DATASET CONTENT below:

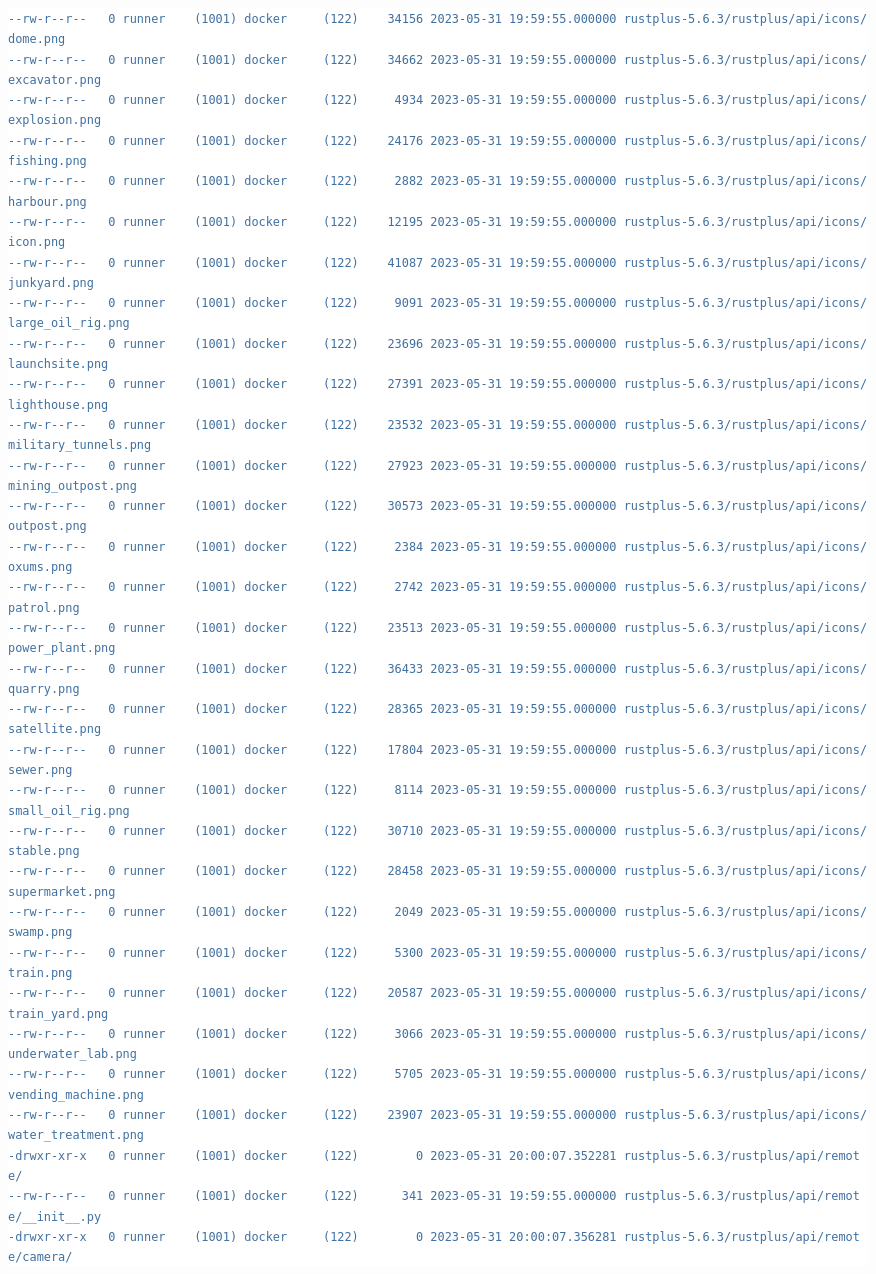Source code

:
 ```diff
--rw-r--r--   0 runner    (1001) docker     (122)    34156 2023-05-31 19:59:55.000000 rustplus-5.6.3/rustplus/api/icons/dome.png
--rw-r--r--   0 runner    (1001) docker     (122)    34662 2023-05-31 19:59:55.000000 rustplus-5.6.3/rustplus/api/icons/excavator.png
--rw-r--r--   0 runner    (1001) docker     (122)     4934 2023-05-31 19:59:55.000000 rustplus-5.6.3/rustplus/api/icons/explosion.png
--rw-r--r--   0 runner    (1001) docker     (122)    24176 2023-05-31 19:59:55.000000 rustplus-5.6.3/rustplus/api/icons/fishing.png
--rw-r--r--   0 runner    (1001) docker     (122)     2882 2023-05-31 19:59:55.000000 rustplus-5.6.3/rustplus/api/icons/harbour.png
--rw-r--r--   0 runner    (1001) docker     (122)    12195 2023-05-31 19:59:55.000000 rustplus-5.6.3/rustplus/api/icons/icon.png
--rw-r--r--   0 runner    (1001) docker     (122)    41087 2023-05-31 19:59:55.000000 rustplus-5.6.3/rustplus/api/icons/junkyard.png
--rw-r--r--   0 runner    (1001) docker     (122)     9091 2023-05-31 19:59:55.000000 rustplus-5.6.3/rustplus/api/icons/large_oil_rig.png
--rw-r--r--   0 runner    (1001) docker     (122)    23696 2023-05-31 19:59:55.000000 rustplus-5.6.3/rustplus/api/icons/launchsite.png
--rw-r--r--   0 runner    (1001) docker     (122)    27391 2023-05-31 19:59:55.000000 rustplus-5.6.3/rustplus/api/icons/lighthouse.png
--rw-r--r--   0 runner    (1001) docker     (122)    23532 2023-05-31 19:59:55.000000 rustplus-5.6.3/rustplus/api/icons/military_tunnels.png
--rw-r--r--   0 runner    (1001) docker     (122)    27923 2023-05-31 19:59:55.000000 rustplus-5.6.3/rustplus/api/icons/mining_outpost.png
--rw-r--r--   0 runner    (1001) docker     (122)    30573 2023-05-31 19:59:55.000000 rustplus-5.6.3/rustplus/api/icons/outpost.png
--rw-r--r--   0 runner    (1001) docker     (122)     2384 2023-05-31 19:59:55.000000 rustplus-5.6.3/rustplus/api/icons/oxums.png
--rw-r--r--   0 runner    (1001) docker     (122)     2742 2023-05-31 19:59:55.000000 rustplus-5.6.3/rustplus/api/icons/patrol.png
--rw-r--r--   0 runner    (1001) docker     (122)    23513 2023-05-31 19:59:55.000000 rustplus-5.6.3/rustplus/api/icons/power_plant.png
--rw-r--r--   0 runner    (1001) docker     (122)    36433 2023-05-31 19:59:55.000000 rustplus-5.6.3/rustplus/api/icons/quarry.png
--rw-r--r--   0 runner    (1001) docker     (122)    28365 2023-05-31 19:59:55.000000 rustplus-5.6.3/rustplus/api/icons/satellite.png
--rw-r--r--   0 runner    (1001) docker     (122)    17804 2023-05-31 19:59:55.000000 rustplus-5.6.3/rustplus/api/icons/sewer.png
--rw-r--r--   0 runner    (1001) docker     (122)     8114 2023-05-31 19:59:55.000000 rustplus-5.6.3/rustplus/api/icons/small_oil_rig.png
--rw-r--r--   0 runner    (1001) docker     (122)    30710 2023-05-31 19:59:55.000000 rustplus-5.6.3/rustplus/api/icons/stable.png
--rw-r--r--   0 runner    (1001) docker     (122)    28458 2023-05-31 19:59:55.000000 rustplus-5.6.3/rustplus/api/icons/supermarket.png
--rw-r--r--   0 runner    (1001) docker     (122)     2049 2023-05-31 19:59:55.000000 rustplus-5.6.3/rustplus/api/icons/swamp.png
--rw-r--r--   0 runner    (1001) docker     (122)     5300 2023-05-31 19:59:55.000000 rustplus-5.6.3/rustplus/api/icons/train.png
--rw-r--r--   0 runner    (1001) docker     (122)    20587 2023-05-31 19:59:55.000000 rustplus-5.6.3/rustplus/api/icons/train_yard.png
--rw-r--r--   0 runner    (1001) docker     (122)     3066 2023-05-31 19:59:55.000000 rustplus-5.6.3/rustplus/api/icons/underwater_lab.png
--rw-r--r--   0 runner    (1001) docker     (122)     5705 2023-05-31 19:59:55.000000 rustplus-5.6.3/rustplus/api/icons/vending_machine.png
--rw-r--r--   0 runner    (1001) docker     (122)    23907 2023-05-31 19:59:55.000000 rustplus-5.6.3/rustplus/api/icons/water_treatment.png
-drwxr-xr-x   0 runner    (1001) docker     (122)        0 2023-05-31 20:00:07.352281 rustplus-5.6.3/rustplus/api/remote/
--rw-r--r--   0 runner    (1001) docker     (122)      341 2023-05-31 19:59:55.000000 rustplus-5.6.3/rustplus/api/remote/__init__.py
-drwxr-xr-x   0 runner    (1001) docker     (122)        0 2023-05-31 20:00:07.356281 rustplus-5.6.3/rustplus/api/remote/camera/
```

End of DATASET CONTENT.
DATASET CONTENT below:

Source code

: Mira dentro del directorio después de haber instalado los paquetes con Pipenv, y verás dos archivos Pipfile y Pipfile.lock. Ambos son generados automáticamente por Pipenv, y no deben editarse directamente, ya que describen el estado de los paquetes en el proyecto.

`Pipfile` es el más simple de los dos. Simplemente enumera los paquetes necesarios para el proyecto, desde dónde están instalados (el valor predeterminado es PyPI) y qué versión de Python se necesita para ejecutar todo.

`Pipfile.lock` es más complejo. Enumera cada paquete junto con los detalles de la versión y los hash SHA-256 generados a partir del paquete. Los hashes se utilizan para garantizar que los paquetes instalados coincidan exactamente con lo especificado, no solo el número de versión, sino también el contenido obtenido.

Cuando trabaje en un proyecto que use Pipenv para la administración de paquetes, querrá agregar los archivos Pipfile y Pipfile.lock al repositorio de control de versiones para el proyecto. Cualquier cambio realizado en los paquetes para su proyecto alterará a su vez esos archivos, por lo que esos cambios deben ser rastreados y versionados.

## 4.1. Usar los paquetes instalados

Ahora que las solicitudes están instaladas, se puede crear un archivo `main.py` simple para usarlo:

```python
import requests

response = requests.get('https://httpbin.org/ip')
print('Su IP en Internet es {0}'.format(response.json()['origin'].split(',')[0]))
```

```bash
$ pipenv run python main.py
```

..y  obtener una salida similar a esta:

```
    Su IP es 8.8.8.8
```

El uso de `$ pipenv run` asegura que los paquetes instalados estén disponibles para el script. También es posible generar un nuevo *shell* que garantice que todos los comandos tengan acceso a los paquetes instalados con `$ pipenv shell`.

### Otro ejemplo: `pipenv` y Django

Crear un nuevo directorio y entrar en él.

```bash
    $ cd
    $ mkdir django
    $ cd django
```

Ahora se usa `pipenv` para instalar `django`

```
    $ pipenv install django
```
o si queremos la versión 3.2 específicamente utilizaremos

End of DATASET CONTENT.
DATASET CONTENT below:

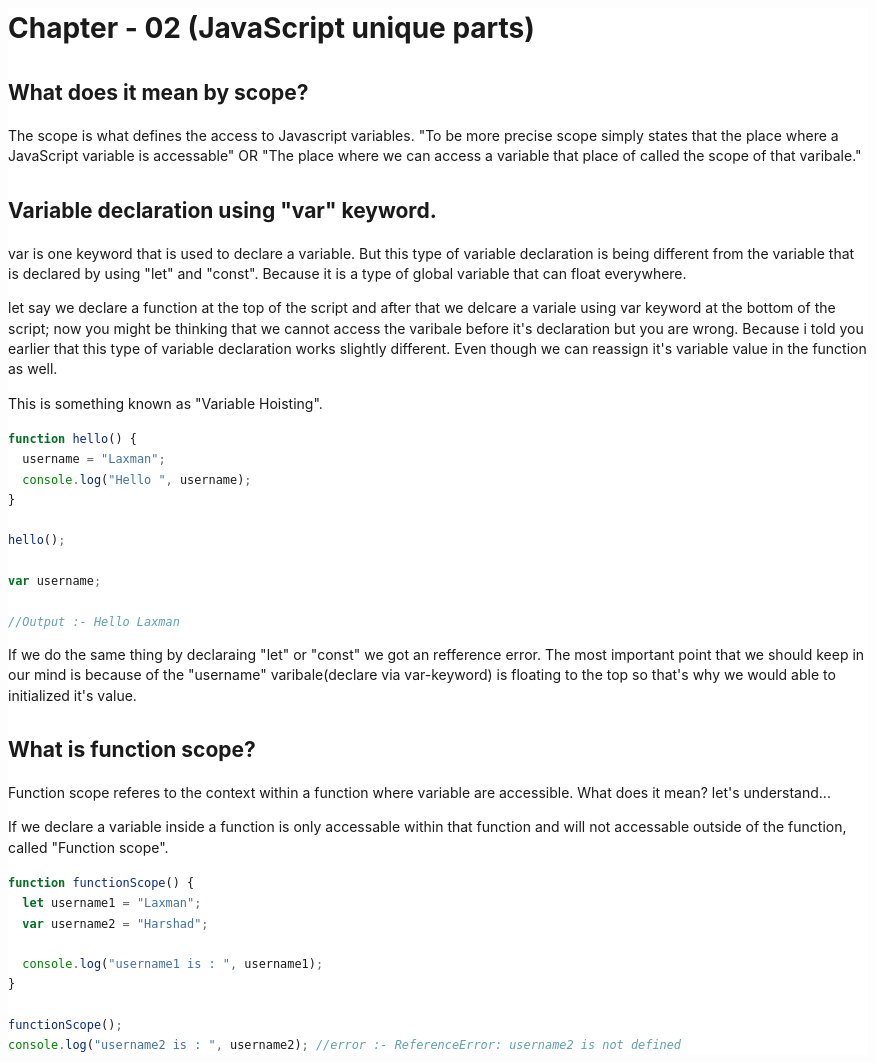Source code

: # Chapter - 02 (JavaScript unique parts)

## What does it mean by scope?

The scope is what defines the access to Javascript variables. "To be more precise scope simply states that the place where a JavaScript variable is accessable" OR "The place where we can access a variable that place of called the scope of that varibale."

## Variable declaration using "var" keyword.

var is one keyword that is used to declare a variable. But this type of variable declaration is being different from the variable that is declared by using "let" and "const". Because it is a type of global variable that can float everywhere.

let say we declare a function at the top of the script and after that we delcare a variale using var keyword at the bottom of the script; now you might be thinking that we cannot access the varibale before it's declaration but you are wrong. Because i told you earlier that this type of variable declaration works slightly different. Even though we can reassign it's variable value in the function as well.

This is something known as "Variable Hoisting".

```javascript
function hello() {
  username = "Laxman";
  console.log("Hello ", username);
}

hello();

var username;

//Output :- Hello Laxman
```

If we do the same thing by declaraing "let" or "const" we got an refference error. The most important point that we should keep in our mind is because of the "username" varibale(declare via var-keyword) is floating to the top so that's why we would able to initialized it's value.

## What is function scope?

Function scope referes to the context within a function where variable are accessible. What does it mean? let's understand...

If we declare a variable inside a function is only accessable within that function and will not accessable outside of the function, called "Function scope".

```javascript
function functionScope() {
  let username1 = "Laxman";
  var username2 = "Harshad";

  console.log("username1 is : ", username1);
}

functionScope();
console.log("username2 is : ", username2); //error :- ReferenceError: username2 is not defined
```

End of DATASET CONTENT.

◆ **ABOUT THIS TASK**:
Among the lines of the material, find those holding the word "Ahora" and return them.

◆ **EXPECTED ANSWER**:
Ahora que las solicitudes están instaladas, se puede crear un archivo `main.py` simple para usarlo:
Ahora se usa `pipenv` para instalar `django`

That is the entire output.